Le cuento a una amiga que todas las noches pongo el celular en silencio, porque no me gusta que me despierten los sonidos de las notificaciones de las aplicaciones o el de una llamada. Ella me mira con cara de asombro, y me dice que es incapaz de hacer eso, pues “¿Qué tal que tengan que avisarle algo— malo claro esta —a uno, algo que ocurrió mientras uno duerme?”, me pregunta. Imagino que su miedo esta fundado sobre esa creencia popular de que las malas noticias son de las primeras que uno se entera.
No respondo nada, porque no tengo la respuesta, es decir, no sé si tenga alguna ventaja enterarse de una noticia mala poco tiempo después de que haya ocurrido o si lo mejor es disfrutar de una buena noche sueño antes de preocuparse por lo que sea que haya pasado. Yo, creo, le apostaría a lo segundo.
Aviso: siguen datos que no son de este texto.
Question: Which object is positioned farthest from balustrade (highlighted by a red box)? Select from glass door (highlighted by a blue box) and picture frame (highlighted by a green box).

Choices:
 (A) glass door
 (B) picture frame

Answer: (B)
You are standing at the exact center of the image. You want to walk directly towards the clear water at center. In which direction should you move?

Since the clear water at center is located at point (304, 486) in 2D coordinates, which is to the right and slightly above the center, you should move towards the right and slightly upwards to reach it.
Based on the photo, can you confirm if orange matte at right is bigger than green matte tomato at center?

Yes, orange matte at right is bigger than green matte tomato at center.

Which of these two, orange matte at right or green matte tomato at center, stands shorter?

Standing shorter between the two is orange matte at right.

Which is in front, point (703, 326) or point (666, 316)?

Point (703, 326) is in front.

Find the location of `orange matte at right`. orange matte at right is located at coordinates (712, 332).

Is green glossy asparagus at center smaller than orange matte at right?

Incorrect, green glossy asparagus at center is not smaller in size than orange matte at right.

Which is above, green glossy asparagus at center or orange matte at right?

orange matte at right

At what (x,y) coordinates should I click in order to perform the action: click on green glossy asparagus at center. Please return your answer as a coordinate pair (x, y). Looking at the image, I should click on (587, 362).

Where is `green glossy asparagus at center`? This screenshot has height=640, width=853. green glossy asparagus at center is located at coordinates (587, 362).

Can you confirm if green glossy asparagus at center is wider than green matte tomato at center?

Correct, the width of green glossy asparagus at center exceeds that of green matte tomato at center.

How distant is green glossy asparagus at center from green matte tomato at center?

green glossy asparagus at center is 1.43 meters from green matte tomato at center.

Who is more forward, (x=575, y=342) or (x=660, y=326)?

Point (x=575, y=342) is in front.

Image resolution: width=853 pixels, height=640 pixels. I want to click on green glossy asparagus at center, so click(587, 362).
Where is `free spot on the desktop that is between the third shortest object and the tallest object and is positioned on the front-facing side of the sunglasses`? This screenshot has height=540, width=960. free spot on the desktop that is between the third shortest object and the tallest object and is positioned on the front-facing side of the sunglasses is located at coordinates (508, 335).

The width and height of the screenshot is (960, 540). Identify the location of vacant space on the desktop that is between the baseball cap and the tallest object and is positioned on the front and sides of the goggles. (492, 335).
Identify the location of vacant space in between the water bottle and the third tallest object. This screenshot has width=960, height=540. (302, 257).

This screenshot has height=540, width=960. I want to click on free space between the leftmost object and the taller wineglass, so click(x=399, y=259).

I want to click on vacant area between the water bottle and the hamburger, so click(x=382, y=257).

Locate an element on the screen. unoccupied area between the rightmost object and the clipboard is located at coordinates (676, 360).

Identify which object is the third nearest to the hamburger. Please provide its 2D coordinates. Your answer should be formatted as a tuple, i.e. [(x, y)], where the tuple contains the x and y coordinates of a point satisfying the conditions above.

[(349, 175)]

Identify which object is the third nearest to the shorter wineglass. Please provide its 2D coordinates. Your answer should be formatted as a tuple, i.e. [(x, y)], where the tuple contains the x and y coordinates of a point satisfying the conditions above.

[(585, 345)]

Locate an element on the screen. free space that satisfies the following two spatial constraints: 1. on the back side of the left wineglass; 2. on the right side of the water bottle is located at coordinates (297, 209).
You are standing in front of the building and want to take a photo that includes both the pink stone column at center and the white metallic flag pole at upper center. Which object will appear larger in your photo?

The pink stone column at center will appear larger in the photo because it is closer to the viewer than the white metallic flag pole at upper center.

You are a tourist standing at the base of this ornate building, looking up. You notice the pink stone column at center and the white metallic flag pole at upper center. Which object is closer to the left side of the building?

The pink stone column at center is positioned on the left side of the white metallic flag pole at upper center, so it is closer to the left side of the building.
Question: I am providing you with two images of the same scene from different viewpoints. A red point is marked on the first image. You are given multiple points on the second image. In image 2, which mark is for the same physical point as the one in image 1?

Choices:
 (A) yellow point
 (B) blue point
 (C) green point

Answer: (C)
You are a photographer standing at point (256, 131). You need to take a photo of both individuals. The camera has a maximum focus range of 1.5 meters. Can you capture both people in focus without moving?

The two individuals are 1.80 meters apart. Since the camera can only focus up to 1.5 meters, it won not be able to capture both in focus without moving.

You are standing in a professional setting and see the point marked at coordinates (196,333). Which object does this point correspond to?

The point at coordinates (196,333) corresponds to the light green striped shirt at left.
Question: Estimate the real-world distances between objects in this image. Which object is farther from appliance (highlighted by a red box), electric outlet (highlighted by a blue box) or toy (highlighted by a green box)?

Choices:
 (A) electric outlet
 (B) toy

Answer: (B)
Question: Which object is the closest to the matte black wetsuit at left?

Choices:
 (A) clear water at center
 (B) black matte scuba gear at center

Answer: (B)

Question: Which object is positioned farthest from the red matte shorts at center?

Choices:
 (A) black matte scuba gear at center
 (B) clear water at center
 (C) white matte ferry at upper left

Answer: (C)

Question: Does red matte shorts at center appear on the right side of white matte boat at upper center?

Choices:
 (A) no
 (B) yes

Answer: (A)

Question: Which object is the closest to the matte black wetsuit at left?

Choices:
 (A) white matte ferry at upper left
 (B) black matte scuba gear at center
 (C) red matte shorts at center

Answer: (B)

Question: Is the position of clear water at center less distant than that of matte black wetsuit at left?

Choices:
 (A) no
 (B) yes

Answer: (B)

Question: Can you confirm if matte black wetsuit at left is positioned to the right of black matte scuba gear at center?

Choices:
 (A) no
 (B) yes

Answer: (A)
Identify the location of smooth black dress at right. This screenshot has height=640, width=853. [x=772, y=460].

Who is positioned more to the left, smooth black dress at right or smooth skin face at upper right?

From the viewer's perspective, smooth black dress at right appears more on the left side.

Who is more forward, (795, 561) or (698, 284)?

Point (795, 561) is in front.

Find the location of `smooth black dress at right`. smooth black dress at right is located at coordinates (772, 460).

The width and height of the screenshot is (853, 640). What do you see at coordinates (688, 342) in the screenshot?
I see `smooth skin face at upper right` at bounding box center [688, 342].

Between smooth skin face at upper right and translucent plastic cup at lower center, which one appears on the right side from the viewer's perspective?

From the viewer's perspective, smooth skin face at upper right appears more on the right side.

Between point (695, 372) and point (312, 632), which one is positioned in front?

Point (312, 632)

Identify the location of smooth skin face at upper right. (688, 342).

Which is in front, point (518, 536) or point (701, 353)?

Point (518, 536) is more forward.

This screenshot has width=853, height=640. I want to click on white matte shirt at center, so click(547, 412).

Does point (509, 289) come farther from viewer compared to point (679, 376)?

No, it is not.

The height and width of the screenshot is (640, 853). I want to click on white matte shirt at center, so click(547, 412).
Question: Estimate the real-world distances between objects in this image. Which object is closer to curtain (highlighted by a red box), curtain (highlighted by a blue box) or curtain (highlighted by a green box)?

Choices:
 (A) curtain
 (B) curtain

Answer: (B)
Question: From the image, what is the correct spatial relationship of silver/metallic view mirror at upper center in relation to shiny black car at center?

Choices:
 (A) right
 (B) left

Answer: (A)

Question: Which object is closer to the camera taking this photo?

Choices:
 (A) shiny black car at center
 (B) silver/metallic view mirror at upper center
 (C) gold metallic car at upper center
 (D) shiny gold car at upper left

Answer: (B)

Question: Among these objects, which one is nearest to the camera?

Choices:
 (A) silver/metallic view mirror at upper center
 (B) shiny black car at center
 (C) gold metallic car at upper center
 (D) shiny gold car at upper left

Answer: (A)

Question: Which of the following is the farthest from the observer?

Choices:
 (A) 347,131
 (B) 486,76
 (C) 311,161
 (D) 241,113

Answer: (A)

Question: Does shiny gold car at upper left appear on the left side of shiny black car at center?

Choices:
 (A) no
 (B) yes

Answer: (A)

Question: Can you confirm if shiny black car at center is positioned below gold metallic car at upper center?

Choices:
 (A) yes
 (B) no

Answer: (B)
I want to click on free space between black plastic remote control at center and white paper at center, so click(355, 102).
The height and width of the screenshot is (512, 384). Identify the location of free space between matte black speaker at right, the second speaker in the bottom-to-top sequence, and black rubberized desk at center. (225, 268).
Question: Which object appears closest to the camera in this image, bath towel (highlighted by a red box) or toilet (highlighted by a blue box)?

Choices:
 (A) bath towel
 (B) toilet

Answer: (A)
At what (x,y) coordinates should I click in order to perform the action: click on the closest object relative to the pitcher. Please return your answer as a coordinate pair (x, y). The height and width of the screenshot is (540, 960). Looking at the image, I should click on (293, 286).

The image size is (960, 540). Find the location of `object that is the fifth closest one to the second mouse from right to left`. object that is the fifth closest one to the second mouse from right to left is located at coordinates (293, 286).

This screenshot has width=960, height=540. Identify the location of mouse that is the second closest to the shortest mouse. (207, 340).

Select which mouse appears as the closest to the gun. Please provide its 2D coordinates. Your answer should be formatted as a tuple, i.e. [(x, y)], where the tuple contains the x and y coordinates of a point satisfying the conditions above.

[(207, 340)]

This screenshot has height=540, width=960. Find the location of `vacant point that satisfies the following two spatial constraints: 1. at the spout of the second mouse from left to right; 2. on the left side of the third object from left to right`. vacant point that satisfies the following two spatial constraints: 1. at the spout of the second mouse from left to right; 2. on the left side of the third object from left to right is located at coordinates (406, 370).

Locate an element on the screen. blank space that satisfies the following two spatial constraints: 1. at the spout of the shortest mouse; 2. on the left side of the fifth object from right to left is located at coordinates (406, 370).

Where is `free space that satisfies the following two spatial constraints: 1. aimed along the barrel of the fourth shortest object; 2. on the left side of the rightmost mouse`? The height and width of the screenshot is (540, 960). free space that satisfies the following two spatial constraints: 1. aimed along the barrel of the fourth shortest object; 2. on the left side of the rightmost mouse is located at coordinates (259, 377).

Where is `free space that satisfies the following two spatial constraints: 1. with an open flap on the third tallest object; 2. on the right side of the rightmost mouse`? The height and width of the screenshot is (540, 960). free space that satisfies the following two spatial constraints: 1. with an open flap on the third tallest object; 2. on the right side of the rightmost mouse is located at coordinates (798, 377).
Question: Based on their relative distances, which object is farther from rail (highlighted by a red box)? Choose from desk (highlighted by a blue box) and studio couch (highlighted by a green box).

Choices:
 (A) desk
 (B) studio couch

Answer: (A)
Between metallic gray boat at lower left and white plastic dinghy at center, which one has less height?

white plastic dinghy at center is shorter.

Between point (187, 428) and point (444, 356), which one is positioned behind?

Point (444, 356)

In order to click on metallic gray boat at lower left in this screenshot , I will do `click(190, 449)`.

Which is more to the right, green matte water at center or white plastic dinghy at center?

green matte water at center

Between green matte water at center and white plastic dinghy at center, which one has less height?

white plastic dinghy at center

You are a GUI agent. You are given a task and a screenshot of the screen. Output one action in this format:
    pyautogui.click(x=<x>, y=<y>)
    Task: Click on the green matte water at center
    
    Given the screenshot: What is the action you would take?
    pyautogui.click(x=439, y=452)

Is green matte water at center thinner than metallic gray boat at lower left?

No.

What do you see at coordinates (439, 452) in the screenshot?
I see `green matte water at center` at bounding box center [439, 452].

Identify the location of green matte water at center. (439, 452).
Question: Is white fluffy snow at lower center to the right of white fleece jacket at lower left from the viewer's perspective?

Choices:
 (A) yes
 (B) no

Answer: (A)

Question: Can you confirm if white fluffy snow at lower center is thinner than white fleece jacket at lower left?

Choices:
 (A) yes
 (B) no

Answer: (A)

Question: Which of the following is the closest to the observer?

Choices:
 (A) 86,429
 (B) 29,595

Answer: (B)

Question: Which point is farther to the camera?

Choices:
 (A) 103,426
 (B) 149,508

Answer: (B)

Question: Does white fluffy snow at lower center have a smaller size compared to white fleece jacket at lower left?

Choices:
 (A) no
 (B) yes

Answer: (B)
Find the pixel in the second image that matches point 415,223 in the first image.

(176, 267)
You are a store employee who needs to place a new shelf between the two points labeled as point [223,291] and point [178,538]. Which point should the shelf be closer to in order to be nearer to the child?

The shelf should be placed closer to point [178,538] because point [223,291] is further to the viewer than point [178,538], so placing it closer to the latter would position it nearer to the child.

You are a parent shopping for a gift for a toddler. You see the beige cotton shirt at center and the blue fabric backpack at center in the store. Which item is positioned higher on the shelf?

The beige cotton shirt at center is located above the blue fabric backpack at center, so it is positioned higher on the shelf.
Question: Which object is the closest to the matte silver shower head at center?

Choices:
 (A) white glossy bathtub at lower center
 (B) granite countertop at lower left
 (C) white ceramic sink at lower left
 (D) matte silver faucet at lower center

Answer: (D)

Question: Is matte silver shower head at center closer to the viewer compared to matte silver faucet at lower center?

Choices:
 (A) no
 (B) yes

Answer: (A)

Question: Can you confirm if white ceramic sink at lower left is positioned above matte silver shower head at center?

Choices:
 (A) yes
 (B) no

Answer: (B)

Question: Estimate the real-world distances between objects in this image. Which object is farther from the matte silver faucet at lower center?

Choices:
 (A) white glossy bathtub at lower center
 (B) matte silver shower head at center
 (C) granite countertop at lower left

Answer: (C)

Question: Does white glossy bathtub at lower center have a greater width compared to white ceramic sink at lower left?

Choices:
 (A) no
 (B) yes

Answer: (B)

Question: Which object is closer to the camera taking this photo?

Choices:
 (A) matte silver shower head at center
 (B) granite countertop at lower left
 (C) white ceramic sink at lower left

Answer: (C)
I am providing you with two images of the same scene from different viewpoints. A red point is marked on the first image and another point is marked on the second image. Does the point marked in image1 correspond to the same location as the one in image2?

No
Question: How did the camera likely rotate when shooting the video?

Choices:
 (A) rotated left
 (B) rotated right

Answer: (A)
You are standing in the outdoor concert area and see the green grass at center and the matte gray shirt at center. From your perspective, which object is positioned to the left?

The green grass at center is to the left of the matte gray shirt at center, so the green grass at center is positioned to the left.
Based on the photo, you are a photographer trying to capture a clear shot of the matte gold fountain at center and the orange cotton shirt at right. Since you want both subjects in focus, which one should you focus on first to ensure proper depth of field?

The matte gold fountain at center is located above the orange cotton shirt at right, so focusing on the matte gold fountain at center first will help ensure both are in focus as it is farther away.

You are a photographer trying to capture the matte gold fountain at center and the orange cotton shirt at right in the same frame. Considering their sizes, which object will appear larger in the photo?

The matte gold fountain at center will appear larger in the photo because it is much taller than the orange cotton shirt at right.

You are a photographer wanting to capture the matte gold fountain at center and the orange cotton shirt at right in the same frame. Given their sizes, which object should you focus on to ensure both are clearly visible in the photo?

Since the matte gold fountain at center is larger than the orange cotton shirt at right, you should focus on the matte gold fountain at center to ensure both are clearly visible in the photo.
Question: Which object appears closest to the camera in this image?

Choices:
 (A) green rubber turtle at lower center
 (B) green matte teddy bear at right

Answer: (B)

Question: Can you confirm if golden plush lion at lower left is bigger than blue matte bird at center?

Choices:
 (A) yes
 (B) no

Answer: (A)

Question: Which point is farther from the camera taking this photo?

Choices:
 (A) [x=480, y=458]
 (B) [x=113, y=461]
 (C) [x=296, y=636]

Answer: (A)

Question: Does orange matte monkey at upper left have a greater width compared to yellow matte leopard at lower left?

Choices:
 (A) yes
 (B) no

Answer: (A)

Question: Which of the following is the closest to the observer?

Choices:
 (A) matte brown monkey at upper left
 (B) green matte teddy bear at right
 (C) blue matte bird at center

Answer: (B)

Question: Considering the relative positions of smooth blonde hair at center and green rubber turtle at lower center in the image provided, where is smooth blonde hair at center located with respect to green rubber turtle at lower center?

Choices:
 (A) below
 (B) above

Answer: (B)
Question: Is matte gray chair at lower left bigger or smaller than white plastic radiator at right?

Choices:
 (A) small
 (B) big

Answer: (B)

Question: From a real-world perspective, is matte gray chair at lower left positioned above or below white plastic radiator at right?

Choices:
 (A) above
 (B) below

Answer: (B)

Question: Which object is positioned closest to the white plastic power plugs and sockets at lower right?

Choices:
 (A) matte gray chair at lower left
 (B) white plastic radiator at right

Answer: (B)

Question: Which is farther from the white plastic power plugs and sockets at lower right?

Hace ya más de una década, en un viaje que hice al exterior por varios meses, un día estaba muy cansado y me propuse dormir toda la tarde. Ese día sonó el teléfono dos veces. La primera era para ofrecerme ya no recuerdo qué; le di las gracias a quién llamó y me volví a tumbar en la cama.
Al poco tiempo cuando el sueño ya me estaba abrazando de nuevo, volvió a sonar el teléfono. Dudé en levantarme para contestarlo, pero luego pensé que quizás era una llamada urgente de mi familia, pues tenían que darme una mala noticia. Resulto ser un señor que estaba ofreciendo sistemas de alarmas para casas. Imagino que esos episodios han tenido que ver, en parte, con mi decisión de poner el teléfono en silencio todas las noches.
No entiendo por qué uno tiene metido en la cabeza el “chip de la mala noticia”, parece que es algo incrustado en nuestro ADN, desde las épocas de las cavernas.